━━━ SELECTED TEXT ━━━

Rice was sympathetic to the Obama team. "This could have happened to anybody," she said twice.
Her conclusion and advice for diplomats? "Reading some of this, I also thought," she said, that "people talk too much in these cables. You don't have to write everything you think. Some restraint . . . would be helpful."
Much depends on dinner
Speaking of writing too much, the cables do mention seemingly irrelevant haute - and not so haute - cuisine.
Yet food and wine can be important factors in diplomacy and decision-making. In a 2009 cable from Buenos Aires, for example, we find Argentina's deputy minister of energy, who everyone thought was due to be fired by the late President Nestor Kirchner, saved by fine trout.

━━━ RECORD EXTRACTS ━━━

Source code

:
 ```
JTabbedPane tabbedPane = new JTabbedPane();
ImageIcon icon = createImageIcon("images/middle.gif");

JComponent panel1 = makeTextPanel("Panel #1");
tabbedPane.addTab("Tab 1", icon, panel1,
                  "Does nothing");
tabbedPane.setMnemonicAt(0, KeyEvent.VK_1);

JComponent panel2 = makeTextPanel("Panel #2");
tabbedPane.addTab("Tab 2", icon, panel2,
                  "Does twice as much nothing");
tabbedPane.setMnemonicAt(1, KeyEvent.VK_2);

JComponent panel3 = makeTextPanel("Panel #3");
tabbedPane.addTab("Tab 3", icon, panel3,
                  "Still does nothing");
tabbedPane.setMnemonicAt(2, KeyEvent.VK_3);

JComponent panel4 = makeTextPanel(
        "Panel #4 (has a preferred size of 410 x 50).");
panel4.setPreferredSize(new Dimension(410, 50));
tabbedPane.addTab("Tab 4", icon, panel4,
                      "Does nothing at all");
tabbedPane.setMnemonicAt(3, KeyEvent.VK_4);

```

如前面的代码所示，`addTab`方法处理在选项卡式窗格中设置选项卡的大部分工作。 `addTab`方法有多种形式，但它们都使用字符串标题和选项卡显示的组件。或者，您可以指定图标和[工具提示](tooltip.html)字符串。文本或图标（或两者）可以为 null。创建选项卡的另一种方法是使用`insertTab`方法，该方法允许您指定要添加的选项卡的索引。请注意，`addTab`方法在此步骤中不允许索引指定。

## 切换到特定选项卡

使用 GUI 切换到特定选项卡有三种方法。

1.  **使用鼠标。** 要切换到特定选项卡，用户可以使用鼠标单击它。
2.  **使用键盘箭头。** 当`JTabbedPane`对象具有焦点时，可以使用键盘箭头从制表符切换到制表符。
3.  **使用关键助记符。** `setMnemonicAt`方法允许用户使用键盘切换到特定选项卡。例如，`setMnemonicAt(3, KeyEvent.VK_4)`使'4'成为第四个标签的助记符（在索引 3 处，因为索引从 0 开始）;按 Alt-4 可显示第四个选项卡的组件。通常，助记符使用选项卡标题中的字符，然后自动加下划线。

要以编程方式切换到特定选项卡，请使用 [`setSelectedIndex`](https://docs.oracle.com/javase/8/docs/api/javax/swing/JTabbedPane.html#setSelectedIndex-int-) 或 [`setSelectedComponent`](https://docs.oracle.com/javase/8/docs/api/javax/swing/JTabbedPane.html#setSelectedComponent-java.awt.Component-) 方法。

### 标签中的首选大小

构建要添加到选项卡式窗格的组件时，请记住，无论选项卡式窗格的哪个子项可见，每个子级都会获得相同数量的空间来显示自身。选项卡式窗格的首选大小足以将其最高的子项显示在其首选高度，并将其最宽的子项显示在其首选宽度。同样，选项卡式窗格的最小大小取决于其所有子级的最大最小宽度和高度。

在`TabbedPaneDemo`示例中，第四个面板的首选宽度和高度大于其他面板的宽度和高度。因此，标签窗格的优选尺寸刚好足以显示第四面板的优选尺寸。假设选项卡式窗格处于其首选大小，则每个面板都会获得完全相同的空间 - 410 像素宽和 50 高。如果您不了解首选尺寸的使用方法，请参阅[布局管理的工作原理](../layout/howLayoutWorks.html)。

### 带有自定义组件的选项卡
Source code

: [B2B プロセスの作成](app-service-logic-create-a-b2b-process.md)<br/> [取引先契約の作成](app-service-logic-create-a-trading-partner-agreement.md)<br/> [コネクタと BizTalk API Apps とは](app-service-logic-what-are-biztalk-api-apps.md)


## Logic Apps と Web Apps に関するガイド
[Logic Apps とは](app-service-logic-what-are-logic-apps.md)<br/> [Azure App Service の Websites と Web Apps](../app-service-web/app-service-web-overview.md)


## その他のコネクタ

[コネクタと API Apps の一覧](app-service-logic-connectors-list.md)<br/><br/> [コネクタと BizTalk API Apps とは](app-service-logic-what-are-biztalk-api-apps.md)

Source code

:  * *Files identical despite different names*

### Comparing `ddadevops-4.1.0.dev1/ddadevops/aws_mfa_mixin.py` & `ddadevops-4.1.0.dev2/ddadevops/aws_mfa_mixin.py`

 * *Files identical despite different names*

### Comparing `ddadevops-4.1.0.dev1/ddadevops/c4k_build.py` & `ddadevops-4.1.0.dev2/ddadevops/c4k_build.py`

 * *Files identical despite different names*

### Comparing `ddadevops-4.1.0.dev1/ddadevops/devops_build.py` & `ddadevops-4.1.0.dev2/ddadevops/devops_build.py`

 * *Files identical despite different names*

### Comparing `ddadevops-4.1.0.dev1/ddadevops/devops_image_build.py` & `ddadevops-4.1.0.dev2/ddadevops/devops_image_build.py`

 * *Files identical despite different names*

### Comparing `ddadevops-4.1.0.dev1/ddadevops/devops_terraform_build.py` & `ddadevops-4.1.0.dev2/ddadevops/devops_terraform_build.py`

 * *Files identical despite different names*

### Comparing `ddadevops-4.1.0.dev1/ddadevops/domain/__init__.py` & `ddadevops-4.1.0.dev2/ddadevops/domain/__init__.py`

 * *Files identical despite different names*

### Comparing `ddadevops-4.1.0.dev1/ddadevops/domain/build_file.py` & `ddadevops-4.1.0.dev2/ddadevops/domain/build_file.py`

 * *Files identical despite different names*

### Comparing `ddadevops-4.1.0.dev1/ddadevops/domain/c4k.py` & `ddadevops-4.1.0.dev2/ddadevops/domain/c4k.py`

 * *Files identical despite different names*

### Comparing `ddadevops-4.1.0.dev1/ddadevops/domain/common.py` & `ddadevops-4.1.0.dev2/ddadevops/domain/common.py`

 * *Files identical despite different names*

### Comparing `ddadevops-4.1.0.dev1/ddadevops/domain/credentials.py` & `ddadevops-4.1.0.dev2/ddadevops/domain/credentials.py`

━━━

* **EXERCISE DESCRIPTION**: Translate this sentence from the excerpt about diplomatic cables into Spanish: "Yet food and wine can be important factors in diplomacy and decision-making."

* **PROBLEM SOLUTION**: Sin embargo, la comida y el vino pueden ser factores importantes en la diplomacia y en la toma de decisiones.